The church has a duty, a responsibility, a delight to proclaim and live out the consequences of the good news of Jesus: that he is king. All authority in heaven and on earth is given to him. And he is a king who will reign forever, and with love and justice. Our world is hurting. Communities around the world are going through hell, and people ask what is God doing. And the answer is what has God done, as we point them to the cross and empty tomb.
And the task of making him known, and of displaying the reality of his kingdom, is with us. That may sound like a big ask. But we are not powerless, and we are not alone. “And behold,” says Jesus, “I AM WITH YOU ALWAYS, until the very end of the age.”
Governments will come and go, policies will be implemented and forgotten; the rulers of the earth my have their day, but God owns eternity. The cross has defeated all counter claims to ultimate authority.
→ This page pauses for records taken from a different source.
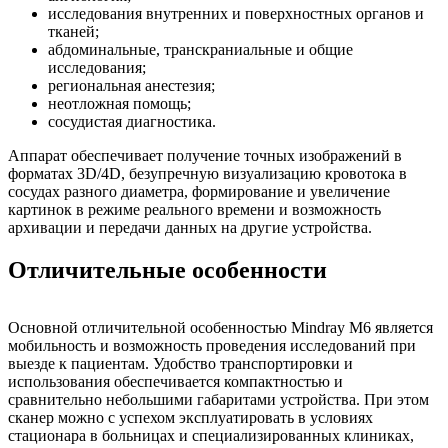
исследования внутренних и поверхностных органов и
тканей;
абдоминальные, транскраниальные и общие
исследования;
региональная анестезия;
неотложная помощь;
сосудистая диагностика.
Аппарат обеспечивает получение точных изображений в
форматах 3D/4D, безупречную визуализацию кровотока в
сосудах разного диаметра, формирование и увеличение
картинок в режиме реального времени и возможность
архивации и передачи данных на другие устройства.
Отличительные особенности
Основной отличительной особенностью Mindray M6 является
мобильность и возможность проведения исследований при
выезде к пациентам. Удобство транспортировки и
использования обеспечивается компактностью и
сравнительно небольшими габаритами устройства. При этом
сканер можно с успехом эксплуатировать в условиях
стационара в больницах и специализированных клиниках,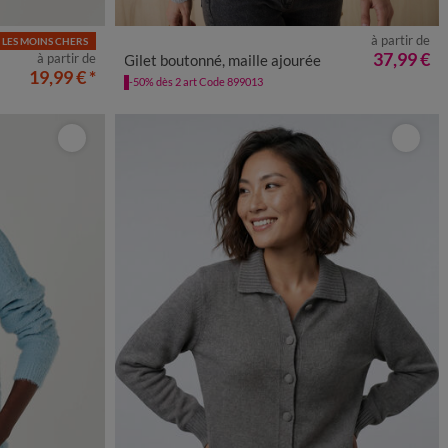
à partir de
LES MOINS CHERS
0
52
54
56
34/36
38/40
42/44
46/48
50
52
54
37,99 €
à partir de
Gilet boutonné, maille ajourée
19,99 €
*
-50% dès 2 art Code 899013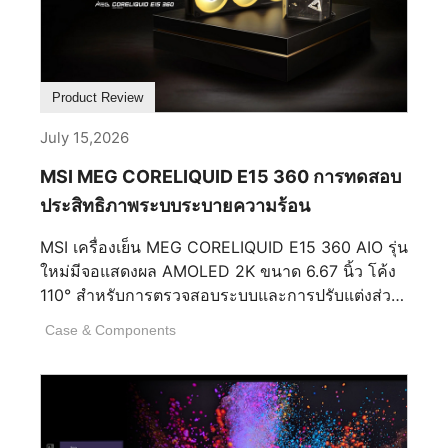
Product Review
July 15,2026
MSI MEG CORELIQUID E15 360 การทดสอบ
ประสิทธิภาพระบบระบายความร้อน
MSI เครื่องเย็น MEG CORELIQUID E15 360 AIO รุ่น
ใหม่มีจอแสดงผล AMOLED 2K ขนาด 6.67 นิ้ว โค้ง
110° สำหรับการตรวจสอบระบบและการปรับแต่งส่วน
บุคคลได้ง่าย นอกจากนี้ยังใช้การออกแบบ EZ Conn
Case & Components
สายเดียวเพื่อลดความยุ่งยากในการติดตั้งและจัดการ
สายเคเบิล นอกเหนือจากรูปลักษณ์และความสะดวก
ในการติดตั้ง ประสิทธิภาพการระบายความร้อนเป็น
ตัววัดสำคัญของเครื่องเย็น AIO ใด ๆ ในการทดสอบนี้
เราจับคู่ MEG CORELIQUID E15 360 กับ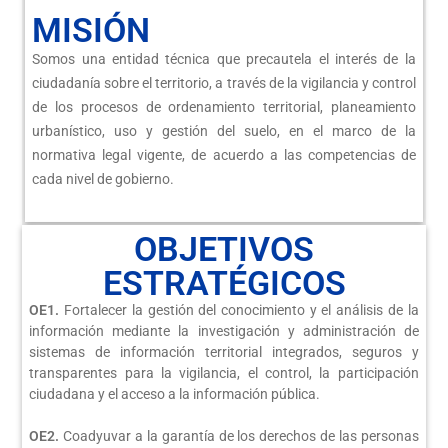
MISIÓN
Somos una entidad técnica que precautela el interés de la
ciudadanía sobre el territorio, a través de la vigilancia y control
de los procesos de ordenamiento territorial, planeamiento
urbanístico, uso y gestión del suelo, en el marco de la
normativa legal vigente, de acuerdo a las competencias de
cada nivel de gobierno.
OBJETIVOS
ESTRATÉGICOS
OE1.
Fortalecer la gestión del conocimiento y el análisis de la
información mediante la investigación y administración de
sistemas de información territorial integrados, seguros y
transparentes para la vigilancia, el control, la participación
ciudadana y el acceso a la información pública.
OE2.
Coadyuvar a la garantía de los derechos de las personas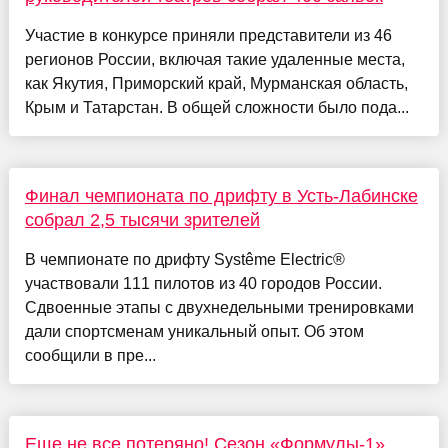
Участие в конкурсе приняли представители из 46
регионов России, включая такие удаленные места,
как Якутия, Приморский край, Мурманская область,
Крым и Татарстан. В общей сложности было пода...
Финал чемпионата по дрифту в Усть-Лабинске
собрал 2,5 тысячи зрителей
В чемпионате по дрифту Systême Electric®
участвовали 111 пилотов из 40 городов России.
Сдвоенные этапы с двухнедельными тренировками
дали спортсменам уникальный опыт. Об этом
сообщили в пре...
Еще не все потеряно! Сезон «Формулы-1»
I am calling on you, as God’s people here in this place, to know this, to live this, to pray this – as we have done over these past few weeks: THY KINGDOM COME. And we can see God’s kingdom come, as the poor are cared for, the hungry fed, relationships restored, the sick healed, sins forgiven, the gospel shared with those who do not believe, and people through faith in Jesus welcomed into God’s kingdom.
As we believe and live out the consequences of this wonderful reality, that Jesus Christ is King, my prayer is that we would know Jesus Christ as our King and Lord, our Saviour and our Friend, more and more each day. May we serve him in his world, and work and pray with him for the day when all will acknowledge him as their rightful King and Saviour.